I have an exercice where I need to find the index of the first occurence of a number in list. But I also need to return None if index can't be found, meaning the number is not in list.
I need to do that with a recursive function in Python.
I already created a code that does: "find the index of the first occurence of a number in list". And it works.
def index(lst, number_find):
if lst == []:
return None
elif lst[0] == number_find:
return 0
else:
return 1 + index(lst[1:], number_find)
liste = range(51)
print(index(liste, 42))
But I can't write the code that manages the case if the number is not in list. I have done that:
def index(lst, number_find):
if number_find not in lst:
return None
elif lst == []:
return None
elif lst[0] == number_find:
return 0
else:
return 1 + index(lst[1:], number_find)
liste = range(51)
print(index(liste, 42))
But the use of "not in" is not good here for me because that seems to use some iterative code that I can't use.

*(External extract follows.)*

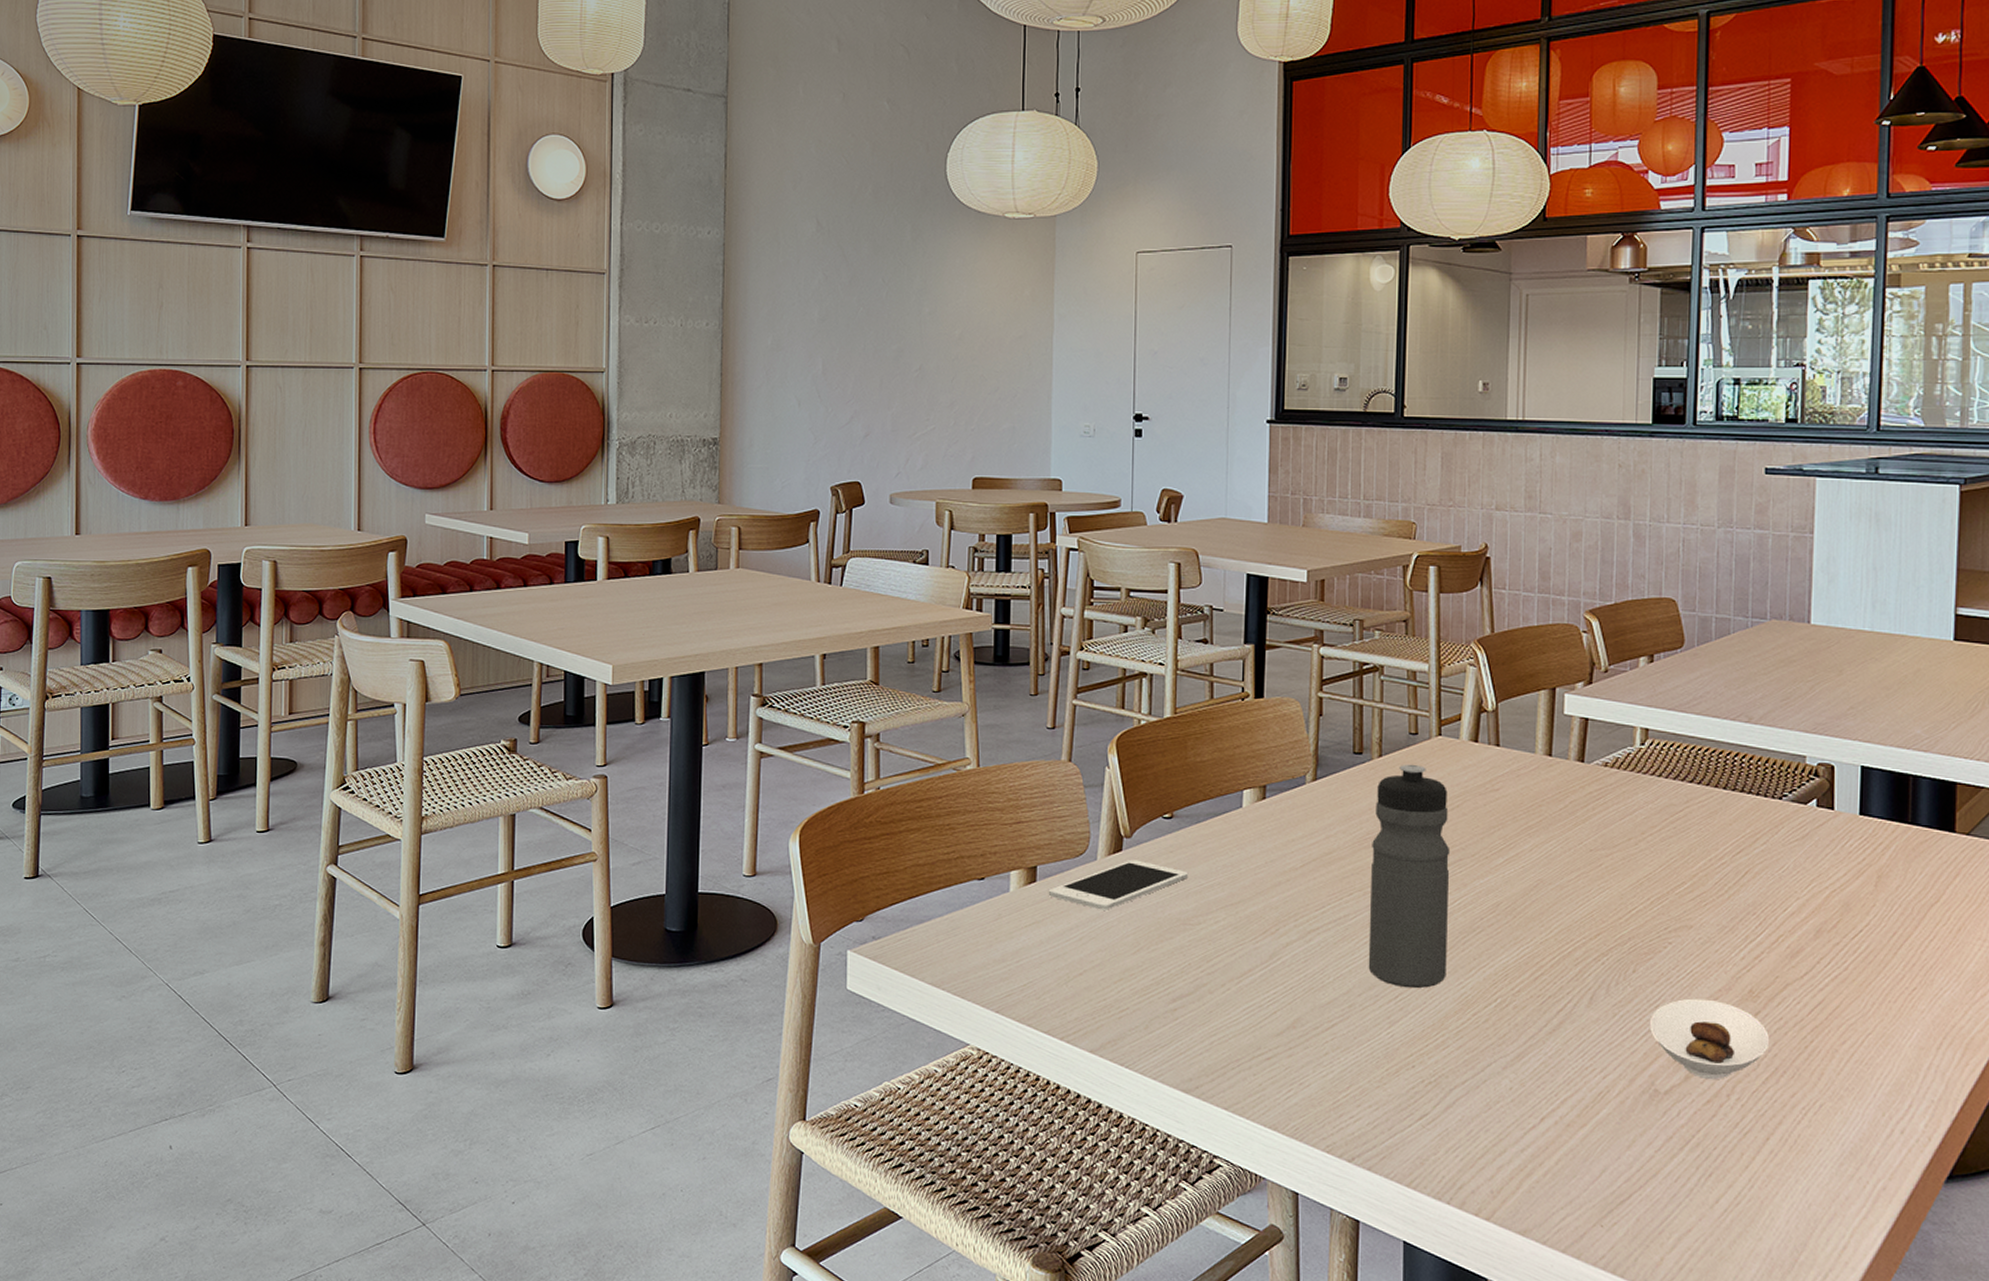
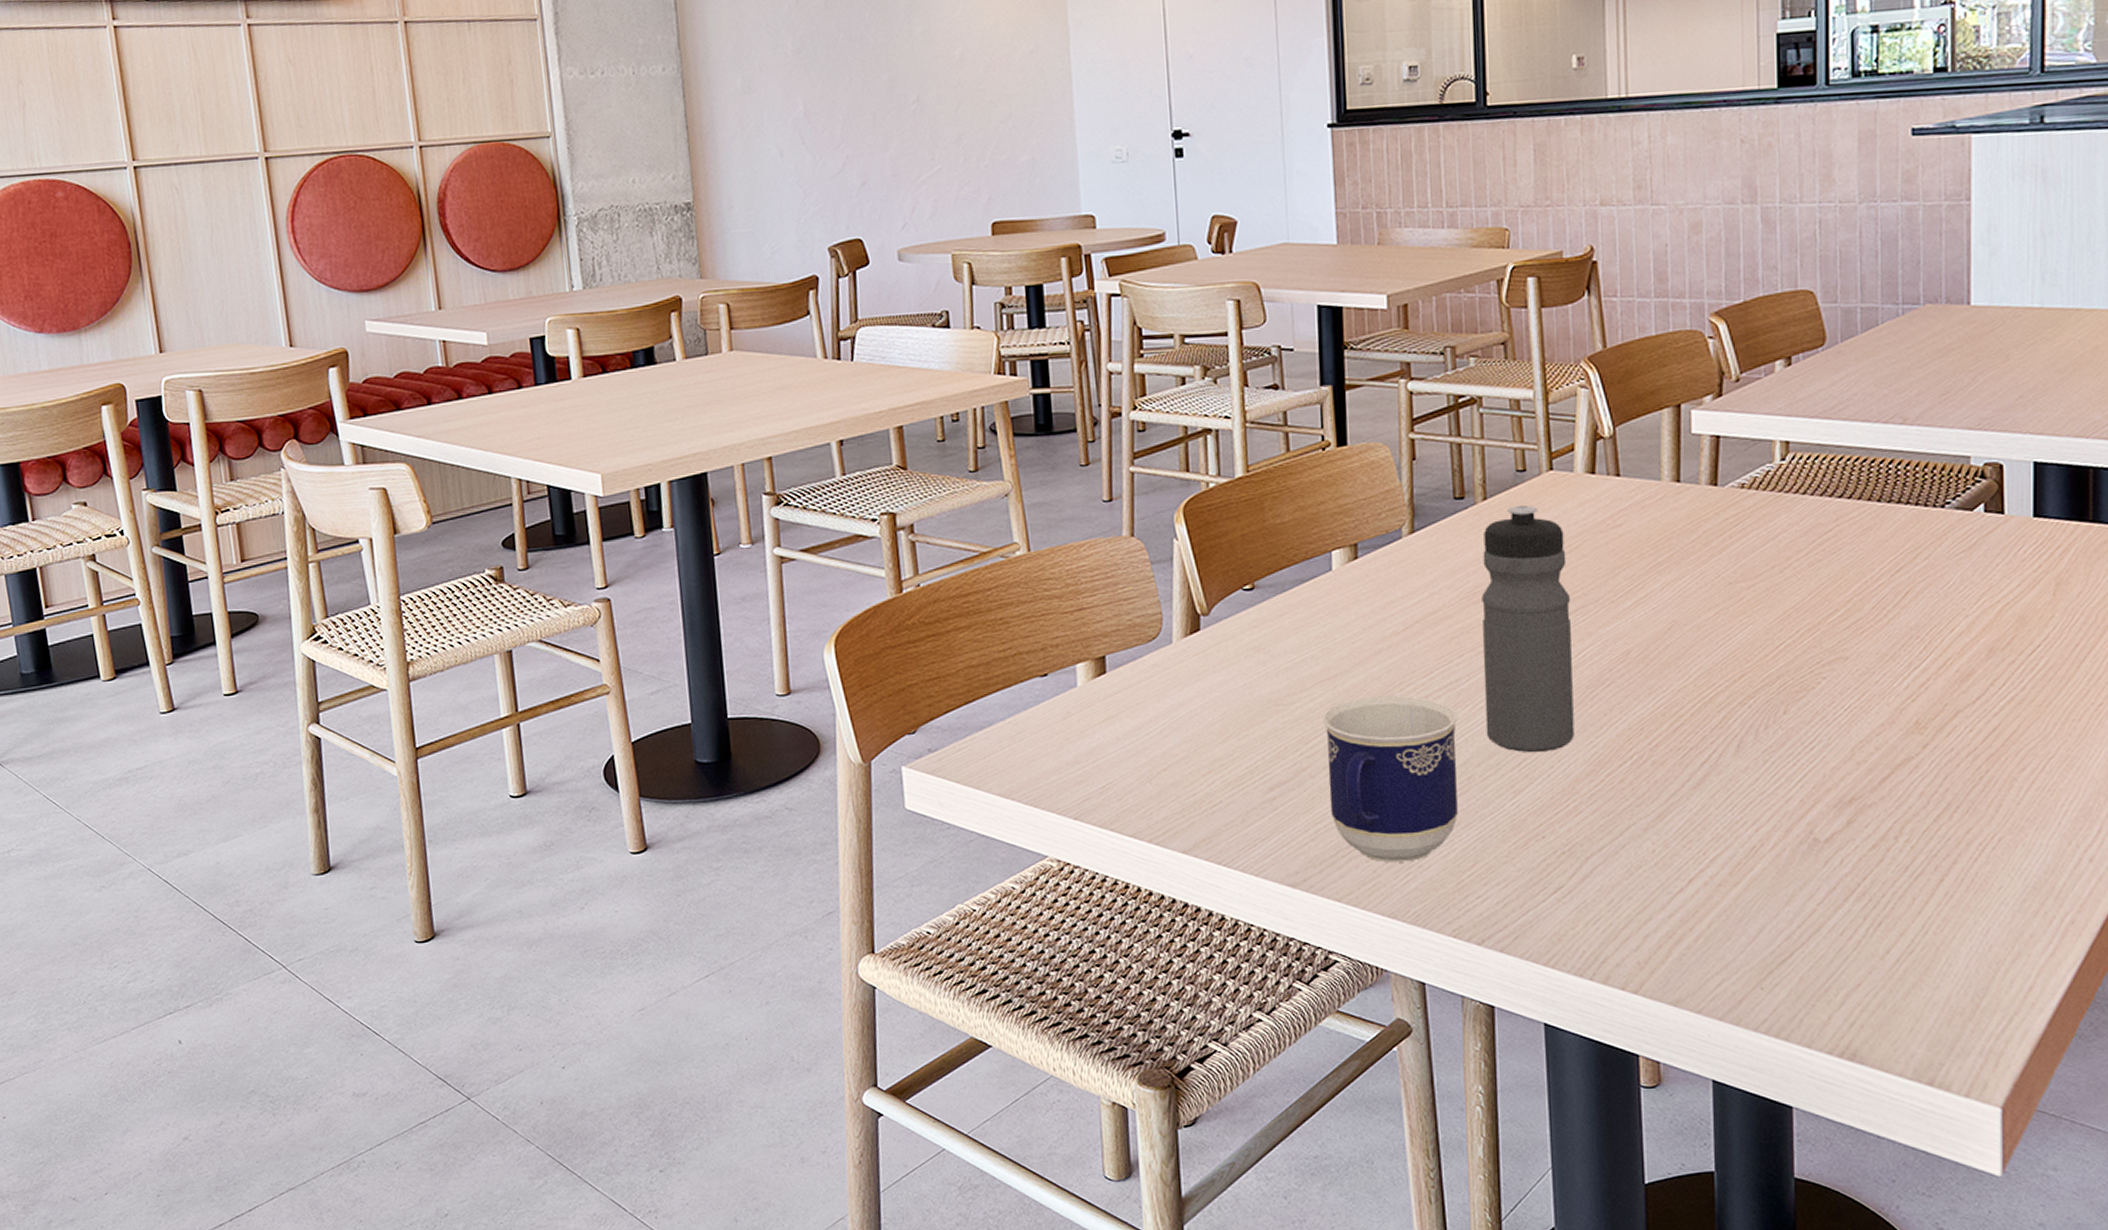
cell phone: present [1048,859,1189,910] -> none [1120,639,1277,698]
cup: none [1223,923,1344,1079] -> present [1322,695,1458,863]
saucer: present [1649,998,1770,1080] -> none [1804,735,1941,823]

You have to protect against the case where None comes back from the recursive call, because 1 + None will raise a TypeError:
def index(lst, number_find):
if lst == []:
return None
elif lst[0] == number_find:
return 0
else:
i = index(lst[1:], number_find)
if i is not None:
return 1 + i
return None # not strictly necessary as None returned implicity
Of course, when you return from every if-block, you can omit any else. Also, None is the default return value, so you can shorten your logic
def index(lst, number_find):
if lst:
if lst[0] == number_find:
return 0
if (i := index(lst[1:], number_find)) is not None:
return 1 + i
Btw, since slicing is O(N) here, all these approaches are quadratic. So here is a solution that has linear complexity:
def index(lst, number_find):
def rec(it, i=0):
if (n := next(it, None)) is not None:
return i if n == number_find else rec(it, i+1)
return rec(iter(lst))